When insiders purchase shares, it indicates their confidence in the company's prospects or that they view the stock as a bargain. Either way, this signals an opportunity to go long on the stock. Insider purchases should not be taken as the only indicator for making an investment or trading decision. At best, it can lend conviction to a buying decision.
Below is a look at a few recent notable insider purchases. For more, check out Benzinga's insider transactions platform.
Howard Hughes
- The Trade: Howard Hughes Holdings Inc. HHH Director William Ackman acquired a total of 93,390 shares an average price of $69.29. To acquire these shares, it cost around $6.47 million.
- What’s Happening: Howard Hughes said it intends to spinoff new division, Seaport Entertainment, to shareholders by year-end 2024.
- What Howard Hughes Does: Howard Hughes owns, manages, and develops commercial, residential, and mixed-use real estate throughout the USA.
Citi Trends
- The Trade: Citi Trends, Inc. CTRN 10% owner Pleasant Lake Onshore Feeder Fund LP acquired a total of 17,673 shares at an average price of $22.88. To acquire these shares, it cost around $404,358.

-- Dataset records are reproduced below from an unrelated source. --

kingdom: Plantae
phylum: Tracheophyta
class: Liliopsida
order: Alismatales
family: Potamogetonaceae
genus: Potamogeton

- What’s Happening: Citi Trends’ second-quarter FY23 sales decreased 6.2% year-on-year to $173.55 million, beating the analyst consensus estimate of $165.57 million.
- What Citi Trends Does: Citi Trends Inc is a retailer of urban fashion apparel and accessories in the United States.
Don’t forget to check out our premarket coverage here
Neogen
- The Trade: Neogen Corporation NEOG CFO David Naemura bought a total of 10,000 shares at an average price of $15.03. To acquire these shares, it cost around $150,333.
- What’s Happening: Neogen reported weaker-than-expected results for its first quarter.
- What Neogen Does: Neogen, headquartered in Lansing, Michigan, develops, manufactures, and markets various products for food and animal safety.